R. Murray Schafer

Born in Sarnia, Ontario, R. Murray Schafer studied at the Royal Schools of Music in London, the Royal Conservatory of Music, and the University of Toronto. At the last institution he was a pupil of Richard Johnston.

His music education theories are followed around the world. He started soundscape studies at Simon Fraser University in the 1960s.

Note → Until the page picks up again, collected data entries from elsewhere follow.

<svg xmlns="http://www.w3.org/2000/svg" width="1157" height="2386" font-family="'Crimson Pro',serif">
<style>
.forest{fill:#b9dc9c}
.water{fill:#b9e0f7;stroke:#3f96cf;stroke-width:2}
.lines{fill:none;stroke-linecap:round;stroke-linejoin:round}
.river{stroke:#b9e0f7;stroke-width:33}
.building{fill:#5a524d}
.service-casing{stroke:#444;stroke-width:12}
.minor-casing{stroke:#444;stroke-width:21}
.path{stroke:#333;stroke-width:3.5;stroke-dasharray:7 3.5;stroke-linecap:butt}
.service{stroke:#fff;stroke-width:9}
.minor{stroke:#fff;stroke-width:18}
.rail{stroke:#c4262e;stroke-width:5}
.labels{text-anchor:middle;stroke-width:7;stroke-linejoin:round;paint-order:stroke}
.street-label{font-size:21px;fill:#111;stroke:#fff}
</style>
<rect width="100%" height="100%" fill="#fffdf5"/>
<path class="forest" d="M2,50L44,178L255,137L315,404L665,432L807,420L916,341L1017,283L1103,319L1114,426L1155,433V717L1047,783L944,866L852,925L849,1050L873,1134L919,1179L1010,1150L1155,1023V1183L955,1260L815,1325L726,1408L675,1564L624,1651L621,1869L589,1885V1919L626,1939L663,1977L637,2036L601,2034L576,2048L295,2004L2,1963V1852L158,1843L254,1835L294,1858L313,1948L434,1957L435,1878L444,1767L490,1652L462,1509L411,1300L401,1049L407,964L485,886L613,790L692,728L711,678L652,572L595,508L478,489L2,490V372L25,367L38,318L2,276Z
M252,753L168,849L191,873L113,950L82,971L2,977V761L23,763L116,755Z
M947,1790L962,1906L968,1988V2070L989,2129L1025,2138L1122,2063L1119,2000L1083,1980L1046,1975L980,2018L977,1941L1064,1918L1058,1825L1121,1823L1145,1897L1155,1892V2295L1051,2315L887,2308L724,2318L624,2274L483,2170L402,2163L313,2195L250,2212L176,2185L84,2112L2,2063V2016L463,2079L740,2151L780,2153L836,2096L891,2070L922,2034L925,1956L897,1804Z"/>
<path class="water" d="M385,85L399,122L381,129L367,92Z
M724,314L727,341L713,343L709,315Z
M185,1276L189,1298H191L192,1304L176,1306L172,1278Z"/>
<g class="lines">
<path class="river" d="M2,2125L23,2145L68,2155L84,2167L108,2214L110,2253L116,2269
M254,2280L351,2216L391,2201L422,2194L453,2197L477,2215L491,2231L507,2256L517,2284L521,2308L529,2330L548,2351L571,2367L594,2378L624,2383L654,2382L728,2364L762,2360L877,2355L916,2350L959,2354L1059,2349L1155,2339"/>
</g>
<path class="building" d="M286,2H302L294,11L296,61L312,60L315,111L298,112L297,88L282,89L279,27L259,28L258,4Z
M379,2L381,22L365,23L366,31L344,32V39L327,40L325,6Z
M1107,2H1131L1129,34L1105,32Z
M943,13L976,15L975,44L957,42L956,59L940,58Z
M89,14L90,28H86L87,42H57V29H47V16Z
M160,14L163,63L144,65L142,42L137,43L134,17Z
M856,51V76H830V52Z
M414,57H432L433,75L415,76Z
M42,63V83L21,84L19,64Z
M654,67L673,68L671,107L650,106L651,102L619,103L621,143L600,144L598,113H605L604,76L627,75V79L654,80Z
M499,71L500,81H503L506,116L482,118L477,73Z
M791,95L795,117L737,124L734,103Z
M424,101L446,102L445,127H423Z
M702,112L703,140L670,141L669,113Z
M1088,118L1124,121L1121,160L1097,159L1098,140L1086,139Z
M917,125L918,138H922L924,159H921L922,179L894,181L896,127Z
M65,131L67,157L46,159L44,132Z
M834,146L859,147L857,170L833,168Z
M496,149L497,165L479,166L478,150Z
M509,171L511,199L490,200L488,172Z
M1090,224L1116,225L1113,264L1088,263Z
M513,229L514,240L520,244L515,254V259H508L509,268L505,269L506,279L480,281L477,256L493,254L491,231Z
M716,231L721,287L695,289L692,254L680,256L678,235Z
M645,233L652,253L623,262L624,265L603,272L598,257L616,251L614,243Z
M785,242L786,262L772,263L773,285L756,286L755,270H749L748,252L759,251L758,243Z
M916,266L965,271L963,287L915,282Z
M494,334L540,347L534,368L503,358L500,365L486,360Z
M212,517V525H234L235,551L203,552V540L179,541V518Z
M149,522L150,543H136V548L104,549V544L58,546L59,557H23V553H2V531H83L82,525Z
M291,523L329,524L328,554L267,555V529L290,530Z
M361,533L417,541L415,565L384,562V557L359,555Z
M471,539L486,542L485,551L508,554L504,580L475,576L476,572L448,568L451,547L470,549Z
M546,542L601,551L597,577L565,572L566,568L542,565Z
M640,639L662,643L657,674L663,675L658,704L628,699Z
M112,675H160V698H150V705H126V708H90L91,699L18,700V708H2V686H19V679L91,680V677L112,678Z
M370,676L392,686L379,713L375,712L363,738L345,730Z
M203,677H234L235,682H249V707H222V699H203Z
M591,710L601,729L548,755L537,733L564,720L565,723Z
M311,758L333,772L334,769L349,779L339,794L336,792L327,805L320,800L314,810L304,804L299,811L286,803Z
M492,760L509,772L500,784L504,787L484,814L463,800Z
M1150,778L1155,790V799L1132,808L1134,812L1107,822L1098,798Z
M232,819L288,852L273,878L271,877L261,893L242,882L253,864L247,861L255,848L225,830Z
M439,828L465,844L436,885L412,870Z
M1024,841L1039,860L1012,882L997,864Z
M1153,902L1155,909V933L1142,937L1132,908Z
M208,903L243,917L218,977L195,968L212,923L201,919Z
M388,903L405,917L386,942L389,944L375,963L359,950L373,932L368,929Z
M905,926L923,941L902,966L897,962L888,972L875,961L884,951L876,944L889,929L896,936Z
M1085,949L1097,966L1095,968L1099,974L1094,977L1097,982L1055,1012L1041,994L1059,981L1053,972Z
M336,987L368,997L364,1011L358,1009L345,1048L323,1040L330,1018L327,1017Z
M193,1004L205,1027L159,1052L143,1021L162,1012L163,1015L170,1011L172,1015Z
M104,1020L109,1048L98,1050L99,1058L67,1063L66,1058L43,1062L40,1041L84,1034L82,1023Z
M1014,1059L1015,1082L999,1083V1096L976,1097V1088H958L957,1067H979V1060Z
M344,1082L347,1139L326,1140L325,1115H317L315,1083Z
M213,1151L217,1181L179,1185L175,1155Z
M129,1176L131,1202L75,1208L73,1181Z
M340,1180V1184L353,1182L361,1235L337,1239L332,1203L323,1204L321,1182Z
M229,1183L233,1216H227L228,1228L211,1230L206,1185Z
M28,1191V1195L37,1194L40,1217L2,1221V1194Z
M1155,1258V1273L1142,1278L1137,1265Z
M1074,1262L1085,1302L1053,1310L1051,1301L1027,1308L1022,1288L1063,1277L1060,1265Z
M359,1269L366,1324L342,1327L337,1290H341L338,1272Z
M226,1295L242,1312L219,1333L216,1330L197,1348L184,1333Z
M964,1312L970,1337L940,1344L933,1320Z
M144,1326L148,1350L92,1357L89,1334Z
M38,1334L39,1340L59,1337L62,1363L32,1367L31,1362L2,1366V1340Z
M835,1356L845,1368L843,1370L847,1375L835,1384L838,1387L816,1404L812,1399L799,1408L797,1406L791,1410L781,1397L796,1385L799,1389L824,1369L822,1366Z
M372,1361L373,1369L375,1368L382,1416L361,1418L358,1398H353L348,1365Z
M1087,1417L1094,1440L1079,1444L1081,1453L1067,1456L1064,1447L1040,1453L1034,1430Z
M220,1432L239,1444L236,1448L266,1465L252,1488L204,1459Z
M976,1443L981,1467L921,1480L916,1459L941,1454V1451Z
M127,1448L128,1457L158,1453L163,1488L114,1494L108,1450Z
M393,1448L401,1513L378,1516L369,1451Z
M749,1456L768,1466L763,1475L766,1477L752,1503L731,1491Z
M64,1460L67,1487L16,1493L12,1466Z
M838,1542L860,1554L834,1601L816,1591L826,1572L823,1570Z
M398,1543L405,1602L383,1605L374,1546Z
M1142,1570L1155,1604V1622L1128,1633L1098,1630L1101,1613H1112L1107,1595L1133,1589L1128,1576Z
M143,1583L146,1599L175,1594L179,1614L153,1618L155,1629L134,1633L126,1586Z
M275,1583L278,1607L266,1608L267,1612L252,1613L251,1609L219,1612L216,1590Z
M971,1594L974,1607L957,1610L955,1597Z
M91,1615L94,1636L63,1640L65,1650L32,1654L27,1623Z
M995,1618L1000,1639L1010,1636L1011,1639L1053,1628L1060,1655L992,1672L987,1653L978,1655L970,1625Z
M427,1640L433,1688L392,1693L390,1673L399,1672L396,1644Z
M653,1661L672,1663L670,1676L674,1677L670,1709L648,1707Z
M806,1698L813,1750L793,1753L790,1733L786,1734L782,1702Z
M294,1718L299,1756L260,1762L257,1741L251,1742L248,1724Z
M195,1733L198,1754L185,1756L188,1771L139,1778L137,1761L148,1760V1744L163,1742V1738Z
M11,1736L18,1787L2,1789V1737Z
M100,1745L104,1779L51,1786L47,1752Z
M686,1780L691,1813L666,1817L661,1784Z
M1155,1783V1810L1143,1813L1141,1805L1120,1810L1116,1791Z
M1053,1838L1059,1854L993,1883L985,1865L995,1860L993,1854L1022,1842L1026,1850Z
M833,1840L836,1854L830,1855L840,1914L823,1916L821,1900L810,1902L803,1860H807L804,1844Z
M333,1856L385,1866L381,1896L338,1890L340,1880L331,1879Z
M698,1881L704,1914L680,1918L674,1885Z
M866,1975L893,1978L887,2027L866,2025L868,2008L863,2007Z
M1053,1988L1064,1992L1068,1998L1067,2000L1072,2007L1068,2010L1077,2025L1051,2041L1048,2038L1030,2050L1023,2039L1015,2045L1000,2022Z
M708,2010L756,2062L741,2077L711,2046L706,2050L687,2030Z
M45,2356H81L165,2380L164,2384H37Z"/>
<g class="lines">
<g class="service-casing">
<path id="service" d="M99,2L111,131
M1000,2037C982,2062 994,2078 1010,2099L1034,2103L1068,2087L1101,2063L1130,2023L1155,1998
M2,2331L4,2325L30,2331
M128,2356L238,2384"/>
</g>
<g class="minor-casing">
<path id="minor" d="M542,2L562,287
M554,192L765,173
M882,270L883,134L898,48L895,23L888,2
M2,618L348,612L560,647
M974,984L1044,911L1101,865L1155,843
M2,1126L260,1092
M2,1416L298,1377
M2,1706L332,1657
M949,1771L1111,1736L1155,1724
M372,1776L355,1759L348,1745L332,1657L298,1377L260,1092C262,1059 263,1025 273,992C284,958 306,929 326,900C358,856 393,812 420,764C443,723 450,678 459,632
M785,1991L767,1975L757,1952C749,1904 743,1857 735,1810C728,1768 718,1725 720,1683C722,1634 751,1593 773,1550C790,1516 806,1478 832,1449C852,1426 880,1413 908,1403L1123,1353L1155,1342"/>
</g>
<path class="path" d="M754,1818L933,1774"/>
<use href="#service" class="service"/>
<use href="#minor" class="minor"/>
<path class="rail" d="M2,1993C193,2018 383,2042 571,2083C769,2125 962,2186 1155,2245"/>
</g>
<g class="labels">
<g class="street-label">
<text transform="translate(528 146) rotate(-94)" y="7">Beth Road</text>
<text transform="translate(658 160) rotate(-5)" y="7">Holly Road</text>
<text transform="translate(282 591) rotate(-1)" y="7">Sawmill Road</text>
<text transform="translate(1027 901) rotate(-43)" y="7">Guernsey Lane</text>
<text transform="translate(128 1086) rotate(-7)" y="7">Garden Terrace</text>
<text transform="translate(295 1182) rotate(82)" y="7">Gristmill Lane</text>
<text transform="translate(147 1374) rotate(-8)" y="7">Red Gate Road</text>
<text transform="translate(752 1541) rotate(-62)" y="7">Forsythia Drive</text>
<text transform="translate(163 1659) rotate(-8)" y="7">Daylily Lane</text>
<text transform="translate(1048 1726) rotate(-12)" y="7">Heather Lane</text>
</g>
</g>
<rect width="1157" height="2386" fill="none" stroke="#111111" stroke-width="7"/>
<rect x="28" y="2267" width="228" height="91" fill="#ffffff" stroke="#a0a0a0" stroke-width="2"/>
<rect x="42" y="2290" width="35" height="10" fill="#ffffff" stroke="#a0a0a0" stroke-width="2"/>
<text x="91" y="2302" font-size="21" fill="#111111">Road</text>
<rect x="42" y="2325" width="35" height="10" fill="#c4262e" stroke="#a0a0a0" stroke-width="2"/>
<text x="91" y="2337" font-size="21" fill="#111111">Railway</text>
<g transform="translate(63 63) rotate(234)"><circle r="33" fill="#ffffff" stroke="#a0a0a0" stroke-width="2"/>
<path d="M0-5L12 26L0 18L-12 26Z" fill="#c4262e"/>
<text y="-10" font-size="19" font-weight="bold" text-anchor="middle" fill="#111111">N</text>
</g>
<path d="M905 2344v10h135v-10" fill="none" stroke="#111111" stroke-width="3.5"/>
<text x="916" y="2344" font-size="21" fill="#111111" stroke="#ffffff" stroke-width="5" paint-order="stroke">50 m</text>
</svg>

In addition to introducing the concept of soundscape, he also coined the term schizophonia in 1969, the splitting of a sound from its source or the condition caused by this split: "We have split the sound from the maker of the sound. Sounds have been torn from their natural sockets and given an amplified and independent existence. Vocal sound, for instance, is no longer tied to a hole in the head but is free to issue from anywhere in the landscape." Steven Feld, borrowing a term from Gregory Bateson, calls the recombination and recontextualization of sounds split from their sources schismogenesis.

In 1987 he was awarded the first Glenn Gould Prize in recognition of his contributions. In 2005 he was awarded the Walter Carsen Prize, by the Canada Council for the Arts, one of the top honours for lifetime achievement by a Canadian artist. In 2009, Schafer received the Governor General's Performing Arts Award for Lifetime Artistic Achievement, Canada's highest honour in the performing arts. In 2013, he was made a Companion of the Order of Canada "for his contributions as an internationally renowned composer of contemporary music, and for his groundbreaking work in acoustic ecology".